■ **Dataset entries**
============

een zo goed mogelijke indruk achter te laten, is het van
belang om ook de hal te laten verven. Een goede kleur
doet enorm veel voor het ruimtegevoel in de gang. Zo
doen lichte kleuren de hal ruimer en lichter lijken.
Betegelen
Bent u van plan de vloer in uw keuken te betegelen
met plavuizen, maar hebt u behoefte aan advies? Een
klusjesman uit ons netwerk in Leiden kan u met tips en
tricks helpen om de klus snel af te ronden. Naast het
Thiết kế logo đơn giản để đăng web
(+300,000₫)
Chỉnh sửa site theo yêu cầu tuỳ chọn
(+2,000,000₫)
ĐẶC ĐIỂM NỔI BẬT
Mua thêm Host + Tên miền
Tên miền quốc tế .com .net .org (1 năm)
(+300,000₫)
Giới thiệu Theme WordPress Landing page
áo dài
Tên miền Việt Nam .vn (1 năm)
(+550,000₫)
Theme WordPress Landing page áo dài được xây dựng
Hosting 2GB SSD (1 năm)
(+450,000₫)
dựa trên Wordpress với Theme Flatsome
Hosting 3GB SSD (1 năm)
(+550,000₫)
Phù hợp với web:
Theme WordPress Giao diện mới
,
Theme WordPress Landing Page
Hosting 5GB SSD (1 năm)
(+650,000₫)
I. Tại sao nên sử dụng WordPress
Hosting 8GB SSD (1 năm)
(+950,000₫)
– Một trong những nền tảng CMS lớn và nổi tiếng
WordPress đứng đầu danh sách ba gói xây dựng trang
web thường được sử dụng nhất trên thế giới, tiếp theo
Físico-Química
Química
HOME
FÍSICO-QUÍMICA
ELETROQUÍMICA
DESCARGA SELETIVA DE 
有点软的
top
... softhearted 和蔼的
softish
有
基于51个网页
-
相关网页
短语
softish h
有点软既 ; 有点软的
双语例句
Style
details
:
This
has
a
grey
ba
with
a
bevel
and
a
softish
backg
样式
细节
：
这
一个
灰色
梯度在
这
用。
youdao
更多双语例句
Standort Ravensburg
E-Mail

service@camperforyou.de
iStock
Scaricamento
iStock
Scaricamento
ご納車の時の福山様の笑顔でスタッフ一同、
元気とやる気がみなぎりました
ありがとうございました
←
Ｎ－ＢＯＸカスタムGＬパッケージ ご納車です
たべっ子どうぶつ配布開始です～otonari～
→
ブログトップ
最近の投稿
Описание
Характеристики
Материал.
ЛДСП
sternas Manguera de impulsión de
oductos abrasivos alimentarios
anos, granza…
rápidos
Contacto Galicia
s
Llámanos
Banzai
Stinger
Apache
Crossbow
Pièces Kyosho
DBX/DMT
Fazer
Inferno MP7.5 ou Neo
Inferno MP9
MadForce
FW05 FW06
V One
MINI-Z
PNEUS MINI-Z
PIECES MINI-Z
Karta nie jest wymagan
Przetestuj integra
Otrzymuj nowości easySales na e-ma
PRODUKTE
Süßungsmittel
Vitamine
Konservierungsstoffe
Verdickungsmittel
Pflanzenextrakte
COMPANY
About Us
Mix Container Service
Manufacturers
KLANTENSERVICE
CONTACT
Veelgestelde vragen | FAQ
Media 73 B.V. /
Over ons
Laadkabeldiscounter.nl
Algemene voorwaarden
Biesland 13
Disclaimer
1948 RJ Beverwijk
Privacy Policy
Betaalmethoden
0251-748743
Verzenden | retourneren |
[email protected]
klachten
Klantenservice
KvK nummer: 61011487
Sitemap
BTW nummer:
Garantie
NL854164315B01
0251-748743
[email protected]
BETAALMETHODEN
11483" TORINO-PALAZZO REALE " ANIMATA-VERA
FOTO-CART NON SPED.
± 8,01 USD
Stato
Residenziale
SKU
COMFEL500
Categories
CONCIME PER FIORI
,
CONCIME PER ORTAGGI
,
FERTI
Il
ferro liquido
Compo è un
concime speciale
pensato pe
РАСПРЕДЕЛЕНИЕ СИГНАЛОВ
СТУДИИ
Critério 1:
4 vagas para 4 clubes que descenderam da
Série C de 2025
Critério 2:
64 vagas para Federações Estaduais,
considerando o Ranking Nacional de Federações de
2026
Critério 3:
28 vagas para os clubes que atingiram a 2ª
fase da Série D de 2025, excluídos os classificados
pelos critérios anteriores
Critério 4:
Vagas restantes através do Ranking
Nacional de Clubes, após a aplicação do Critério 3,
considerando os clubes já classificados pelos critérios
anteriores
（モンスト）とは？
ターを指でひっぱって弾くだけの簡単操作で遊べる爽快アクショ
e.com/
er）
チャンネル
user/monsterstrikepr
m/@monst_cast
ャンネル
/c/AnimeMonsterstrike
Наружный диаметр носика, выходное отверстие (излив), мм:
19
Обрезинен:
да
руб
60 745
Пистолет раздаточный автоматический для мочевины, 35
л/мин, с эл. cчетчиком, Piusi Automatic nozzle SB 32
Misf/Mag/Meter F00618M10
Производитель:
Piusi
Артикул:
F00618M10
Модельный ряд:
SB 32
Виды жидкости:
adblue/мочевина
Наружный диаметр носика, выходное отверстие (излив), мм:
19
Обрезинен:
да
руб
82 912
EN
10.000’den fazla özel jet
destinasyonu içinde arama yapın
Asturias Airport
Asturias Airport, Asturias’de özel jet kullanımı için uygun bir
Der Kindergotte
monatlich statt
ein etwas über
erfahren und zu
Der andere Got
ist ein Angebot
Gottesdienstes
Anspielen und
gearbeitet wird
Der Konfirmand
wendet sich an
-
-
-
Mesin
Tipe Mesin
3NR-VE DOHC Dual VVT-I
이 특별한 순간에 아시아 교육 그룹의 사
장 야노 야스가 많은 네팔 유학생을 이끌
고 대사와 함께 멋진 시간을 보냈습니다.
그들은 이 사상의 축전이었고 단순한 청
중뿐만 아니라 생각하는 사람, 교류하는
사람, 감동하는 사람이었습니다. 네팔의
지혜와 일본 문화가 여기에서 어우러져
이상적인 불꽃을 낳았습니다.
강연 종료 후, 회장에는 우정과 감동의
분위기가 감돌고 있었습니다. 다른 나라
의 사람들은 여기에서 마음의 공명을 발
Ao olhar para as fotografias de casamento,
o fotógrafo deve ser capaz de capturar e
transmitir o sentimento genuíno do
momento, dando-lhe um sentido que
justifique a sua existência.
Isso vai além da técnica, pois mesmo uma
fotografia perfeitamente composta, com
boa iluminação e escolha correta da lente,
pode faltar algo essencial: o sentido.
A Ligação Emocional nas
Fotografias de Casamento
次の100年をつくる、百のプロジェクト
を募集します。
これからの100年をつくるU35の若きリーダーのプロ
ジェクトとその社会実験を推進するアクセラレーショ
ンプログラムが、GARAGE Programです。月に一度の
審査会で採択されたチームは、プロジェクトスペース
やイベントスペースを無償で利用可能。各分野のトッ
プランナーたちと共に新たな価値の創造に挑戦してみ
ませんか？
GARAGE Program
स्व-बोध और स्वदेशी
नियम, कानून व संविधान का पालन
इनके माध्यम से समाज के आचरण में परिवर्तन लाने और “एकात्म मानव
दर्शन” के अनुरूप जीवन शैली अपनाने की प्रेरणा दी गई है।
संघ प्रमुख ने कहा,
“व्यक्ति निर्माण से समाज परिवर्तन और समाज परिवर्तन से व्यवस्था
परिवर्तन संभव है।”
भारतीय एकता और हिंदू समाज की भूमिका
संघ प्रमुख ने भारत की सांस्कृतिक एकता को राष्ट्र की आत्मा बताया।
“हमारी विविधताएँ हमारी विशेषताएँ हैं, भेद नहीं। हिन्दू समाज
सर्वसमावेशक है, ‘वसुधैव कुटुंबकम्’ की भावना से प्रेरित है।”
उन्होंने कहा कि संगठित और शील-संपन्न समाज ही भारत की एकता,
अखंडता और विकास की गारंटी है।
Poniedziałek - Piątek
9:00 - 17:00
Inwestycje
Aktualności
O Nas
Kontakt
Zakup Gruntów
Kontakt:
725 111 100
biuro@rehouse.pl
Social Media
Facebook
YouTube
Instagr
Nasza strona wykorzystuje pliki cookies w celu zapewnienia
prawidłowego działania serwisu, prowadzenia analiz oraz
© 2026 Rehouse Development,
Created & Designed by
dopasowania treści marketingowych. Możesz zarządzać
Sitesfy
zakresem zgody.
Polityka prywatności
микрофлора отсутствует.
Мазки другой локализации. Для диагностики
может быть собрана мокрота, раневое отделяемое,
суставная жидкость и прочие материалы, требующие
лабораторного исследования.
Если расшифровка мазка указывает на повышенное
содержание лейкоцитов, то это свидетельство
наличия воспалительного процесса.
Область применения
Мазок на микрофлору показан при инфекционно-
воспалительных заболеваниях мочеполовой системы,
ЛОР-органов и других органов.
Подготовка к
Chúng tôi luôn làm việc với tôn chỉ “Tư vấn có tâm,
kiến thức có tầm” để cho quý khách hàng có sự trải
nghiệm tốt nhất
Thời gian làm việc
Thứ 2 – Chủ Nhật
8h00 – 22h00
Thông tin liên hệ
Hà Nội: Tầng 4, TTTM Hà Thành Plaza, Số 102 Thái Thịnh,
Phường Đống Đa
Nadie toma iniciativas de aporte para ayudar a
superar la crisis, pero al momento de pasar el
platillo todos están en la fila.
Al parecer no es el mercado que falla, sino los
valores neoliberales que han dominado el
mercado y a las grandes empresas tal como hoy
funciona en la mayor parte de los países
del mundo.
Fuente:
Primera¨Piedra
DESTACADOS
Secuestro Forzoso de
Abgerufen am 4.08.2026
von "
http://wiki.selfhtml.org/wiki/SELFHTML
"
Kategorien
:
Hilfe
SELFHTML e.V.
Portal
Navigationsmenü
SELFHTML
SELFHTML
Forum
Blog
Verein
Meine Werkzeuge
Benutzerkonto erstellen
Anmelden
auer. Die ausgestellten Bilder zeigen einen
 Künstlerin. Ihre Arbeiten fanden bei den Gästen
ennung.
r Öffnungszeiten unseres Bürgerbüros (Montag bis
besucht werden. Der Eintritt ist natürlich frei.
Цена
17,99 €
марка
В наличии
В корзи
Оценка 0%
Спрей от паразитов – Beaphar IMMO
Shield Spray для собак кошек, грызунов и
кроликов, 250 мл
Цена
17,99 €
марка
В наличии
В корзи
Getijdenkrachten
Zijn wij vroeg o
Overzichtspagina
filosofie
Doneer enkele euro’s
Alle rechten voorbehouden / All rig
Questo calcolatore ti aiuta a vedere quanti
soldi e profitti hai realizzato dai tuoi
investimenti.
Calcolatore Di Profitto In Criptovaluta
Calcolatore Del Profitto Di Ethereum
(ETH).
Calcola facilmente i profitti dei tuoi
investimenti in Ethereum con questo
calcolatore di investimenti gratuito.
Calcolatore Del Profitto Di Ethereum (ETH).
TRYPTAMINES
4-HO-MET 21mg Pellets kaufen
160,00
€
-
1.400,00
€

============

■ **WHAT TO WORK ON**
The expected output is the exact run of lines from the start of the entries through the line with "met plavuizen, maar", inclusive.

■ **REPLY**
een zo goed mogelijke indruk achter te laten, is het van
belang om ook de hal te laten verven. Een goede kleur
doet enorm veel voor het ruimtegevoel in de gang. Zo
doen lichte kleuren de hal ruimer en lichter lijken.
Betegelen
Bent u van plan de vloer in uw keuken te betegelen
met plavuizen, maar hebt u behoefte aan advies? Een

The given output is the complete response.